Gece boyunca kahramanı "Pirmegon'a mektuplar" yazmıştı. Bugünlerde bilgisayarın klavyesine yapışık parmakları yorgun düşünceye kadar yazıyordu. Yıllardır hayalini kurduğu harika, inanılmaz romanını yazmaya başladığına inanır olmuştu... . Tam olarak beş yıldır, bu romanı hazırlığını yapıyordu. Kaç taslak yazmıştı Allah bilir. Kahramanlarının tipolojilerini oluştururken kullandığı küçük not deftelerine; anlık aklına gelen şeyleri not düşüyordu. Mesela Pirmegon; Güneş görmemiş beyaz ten rengi, açık kahverengi saçları, uzun boyu ile zayıf, çelimsiz biriydi. Çevresine karşı ilgisiz olsa da birini sevdimi onunla günlerini geçirmekten zevk alıyordu. Ateist olmasına rağmen hurafelerden oluşan fobileri vardı; pilava kaşığını dik olarak batırmaz, biri batırdığında o pilavı asla yemezdi. Sexe düşkünlüğü, tatmin edemediği dürtülerini -anti-sosyal sayılamayacak olsa da- karşı cinsle kuramadığı cinselliği çoğunlukla mastürbasyonla karşılıyordu. Kimi fahişelerle geçirdiği geceleri olsa da ciddi bir ilişki yaşamamıştı .. Elektirik mühendisliğini bitirmişti ama babadan miras kalma pastaneyi işletiyordu... (Gerçek ismini Romanın kahramanı Yavuz'da bilmiyor)
Otobüs durdu...
2016 Nisan ayının ilk günleri, bahar yağmuru çiseliyor. Birden gökyüzünde bir ışık belirdi... Gözlerini, otobüsün nemlenen camından gökyüzüne doğrulttu, Yavuz... Topkapı-Beşiktaş otobüsünde işe doğru gidiyordu. Beşiktaş çarşısında bir outlet mağazada çalıyordu...

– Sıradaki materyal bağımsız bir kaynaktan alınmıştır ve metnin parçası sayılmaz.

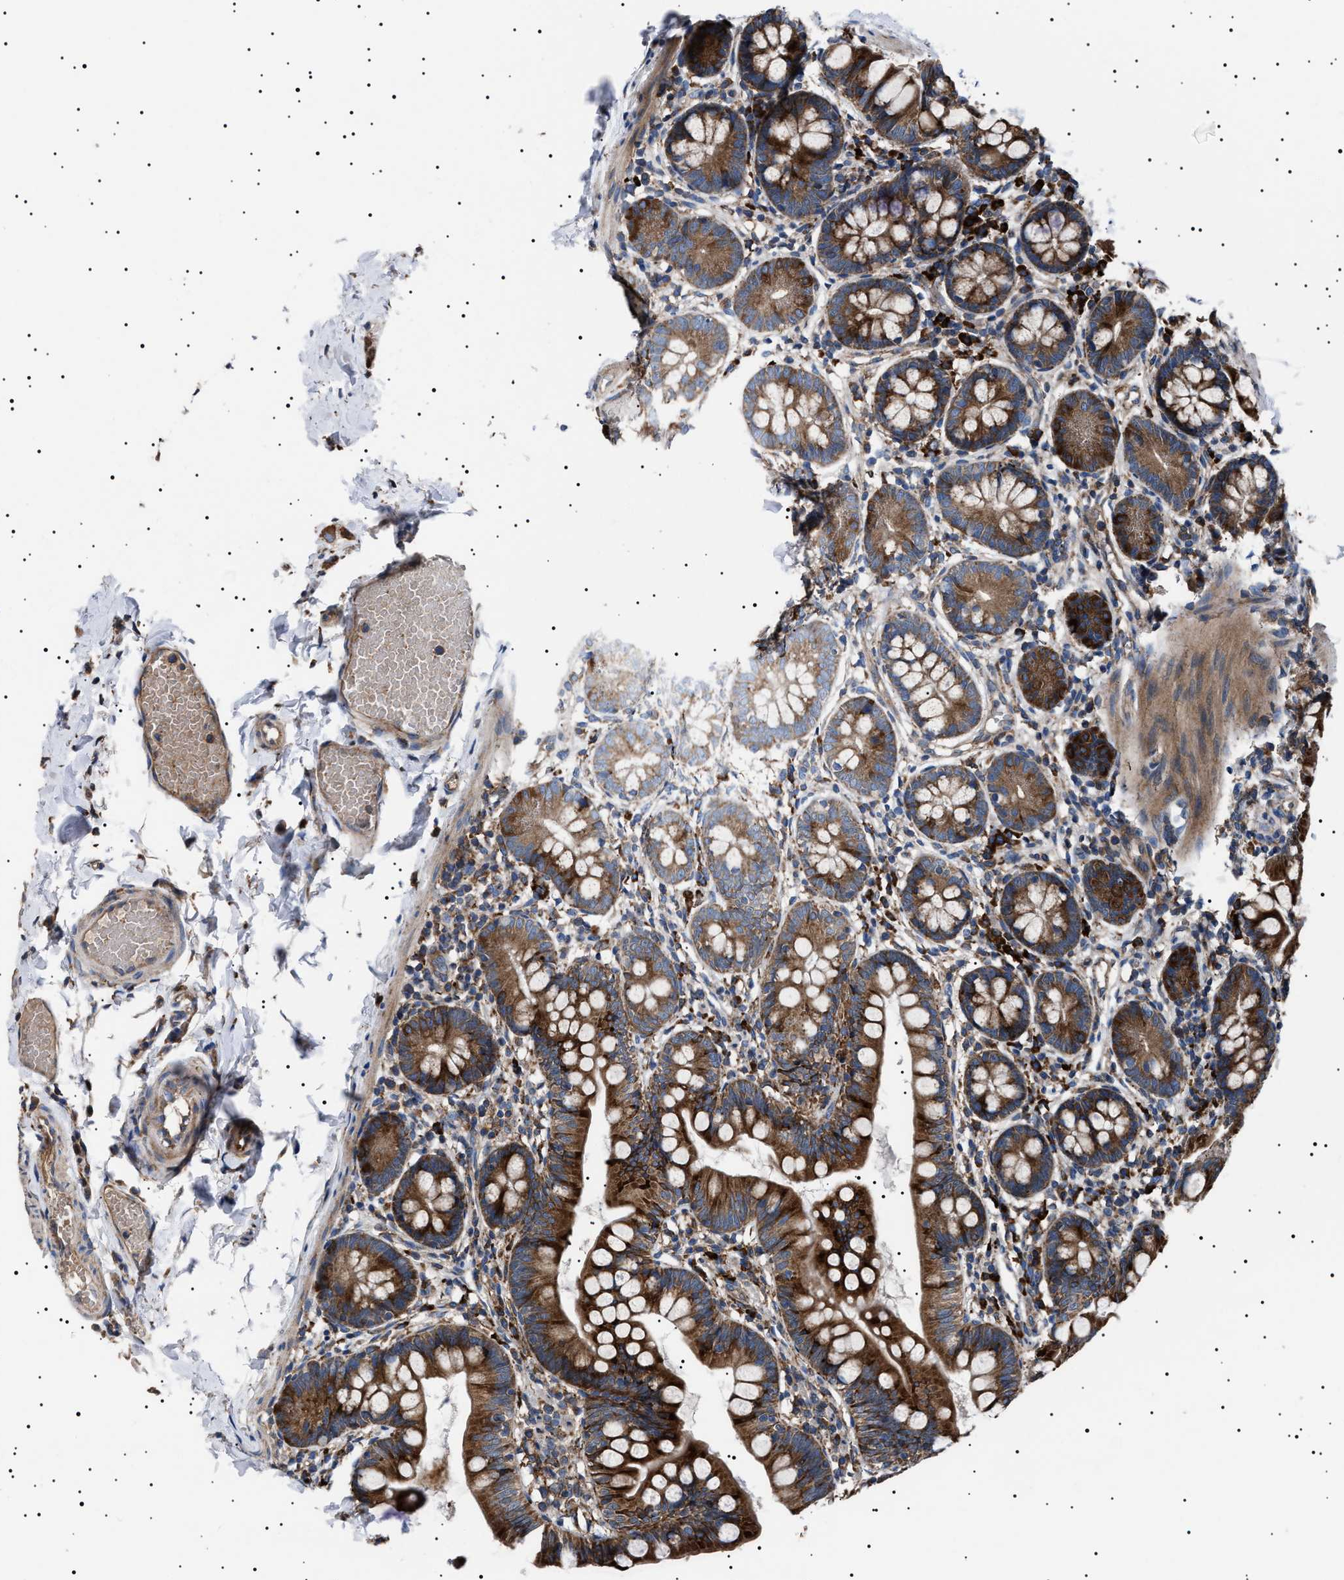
{"staining": {"intensity": "strong", "quantity": ">75%", "location": "cytoplasmic/membranous"}, "tissue": "small intestine", "cell_type": "Glandular cells", "image_type": "normal", "snomed": [{"axis": "morphology", "description": "Normal tissue, NOS"}, {"axis": "topography", "description": "Small intestine"}], "caption": "Strong cytoplasmic/membranous protein staining is appreciated in approximately >75% of glandular cells in small intestine.", "gene": "TOP1MT", "patient": {"sex": "male", "age": 7}}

Yağmur hızını arttırmıştı yanına şemsiye de almamıştı otobüsten indiğinde ne yapacağını düşünüyordu. "İnşallah durakta şemsiye satan birileri vardır" diye aklından geçirdi. Beşiktaş iskelesi son durağa geldiğinde şemsiyecilerin yan yana sıraya dizildiklerini görünce sevinci yağan yağmura eşlik ediyordu... Satıcıların fırsatçılıkları dahi umrunda değildi, iş yerinde; yağmurdan ıslanmış bedenine yapışık elbiselerle çalışmak istemiyordu...
Otobüsten indiği sırada iş ortağı Nusret, telefon etti. "Yavuz otobüsten indiğinde üç dört tane simit al. Çaylar benden" dedi...Simitleri alıp mağazaya yöneldi. İçeri girdiğinde simitleri Nusrete uzattı "Hani abi çaylar.."
Nusret; "Ulan yine geç mi yattın, çok mu yazdın gözlerin kızarmış yahu ne zaman bitecek bu roman"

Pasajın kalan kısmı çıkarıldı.